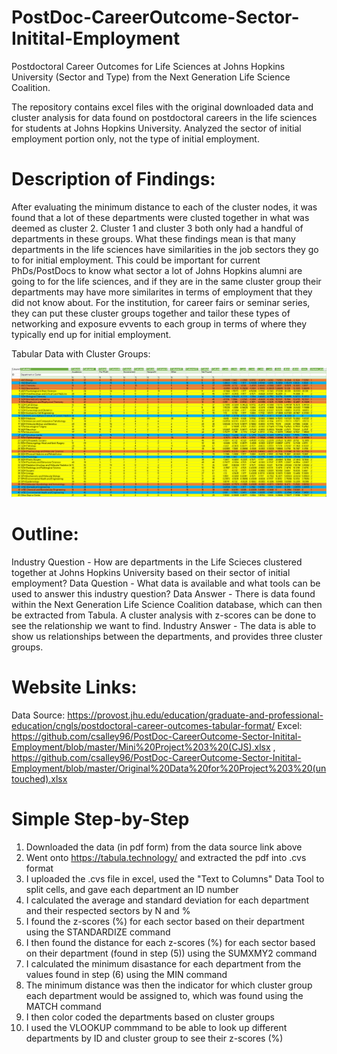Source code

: # PostDoc-CareerOutcome-Sector-Initital-Employment
Postdoctoral Career Outcomes for Life Sciences at Johns Hopkins University (Sector and Type) from the Next Generation Life Science Coalition. 

The repository contains excel files with the original downloaded data and cluster analysis for data found on postdoctoral careers in the life sciences for students at Johns Hopkins University. Analyzed the sector of initial employment portion only, not the type of initial employment. 

# Description of Findings: 
After evaluating the minimum distance to each of the cluster nodes, it was found that a lot of these departments were clusted together in what was deemed as cluster 2. Cluster 1 and cluster 3 both only had a handful of departments in these groups. What these findings mean is that many departments in the life sciences have similarities in the job sectors they go to for initial employment. This could be important for current PhDs/PostDocs to know what sector a lot of Johns Hopkins alumni are going to for the life sciences, and if they are in the same cluster group their departments may have more similarites in terms of employment that they did not know about. For the institution, for career fairs or seminar series, they can put these cluster groups together and tailor these types of networking and exposure evvents to each group in terms of where they typically end up for initial employment. 

Tabular Data with Cluster Groups:

![](Clusters.PNG) 
# Outline: 
Industry Question - How are departments in the Life Scieces clustered together at Johns Hopkins University based on their sector of initial employment?
Data Question - What data is available and what tools can be used to answer this industry question?
Data Answer - There is data found within the Next Generation Life Science Coalition database, which can then be extracted from Tabula. A cluster analysis with z-scores can be done to see the relationship we want to find. 
Industry Answer - The data is able to show us relationships between the departments, and provides three cluster groups. 
# Website Links:
Data Source: https://provost.jhu.edu/education/graduate-and-professional-education/cngls/postdoctoral-career-outcomes-tabular-format/
Excel: https://github.com/csalley96/PostDoc-CareerOutcome-Sector-Initital-Employment/blob/master/Mini%20Project%203%20(CJS).xlsx , https://github.com/csalley96/PostDoc-CareerOutcome-Sector-Initital-Employment/blob/master/Original%20Data%20for%20Project%203%20(untouched).xlsx
# Simple Step-by-Step
1) Downloaded the data (in pdf form) from the data source link above
2) Went onto https://tabula.technology/ and extracted the pdf into .cvs format 
3) I uploaded the .cvs file in excel, used the "Text to Columns" Data Tool to split cells, and gave each department an ID number 
4) I calculated the average and standard deviation for each department and their respected sectors by N and %
5) I found the z-scores (%) for each sector based on their department using the STANDARDIZE command
6) I then found the distance for each z-scores (%) for each sector based on their department (found in step (5)) using the SUMXMY2 command
7) I calculated the minimum disastance for each department from the values found in step (6) using the MIN command
8) The minimum distance was then the indicator for which cluster group each department would be assigned to, which was found using the MATCH command
9) I then color coded the departments based on cluster groups
10) I used the VLOOKUP commmand to be able to look up different departments by ID and cluster group to see their z-scores (%)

*Exercise prompt*
Where a line in the records above contains the string "then", return that line.

*Solution to the exercise*
Data Answer - There is data found within the Next Generation Life Science Coalition database, which can then be extracted from Tabula. A cluster analysis with z-scores can be done to see the relationship we want to find. 
6) I then found the distance for each z-scores (%) for each sector based on their department (found in step (5)) using the SUMXMY2 command
8) The minimum distance was then the indicator for which cluster group each department would be assigned to, which was found using the MATCH command
9) I then color coded the departments based on cluster groups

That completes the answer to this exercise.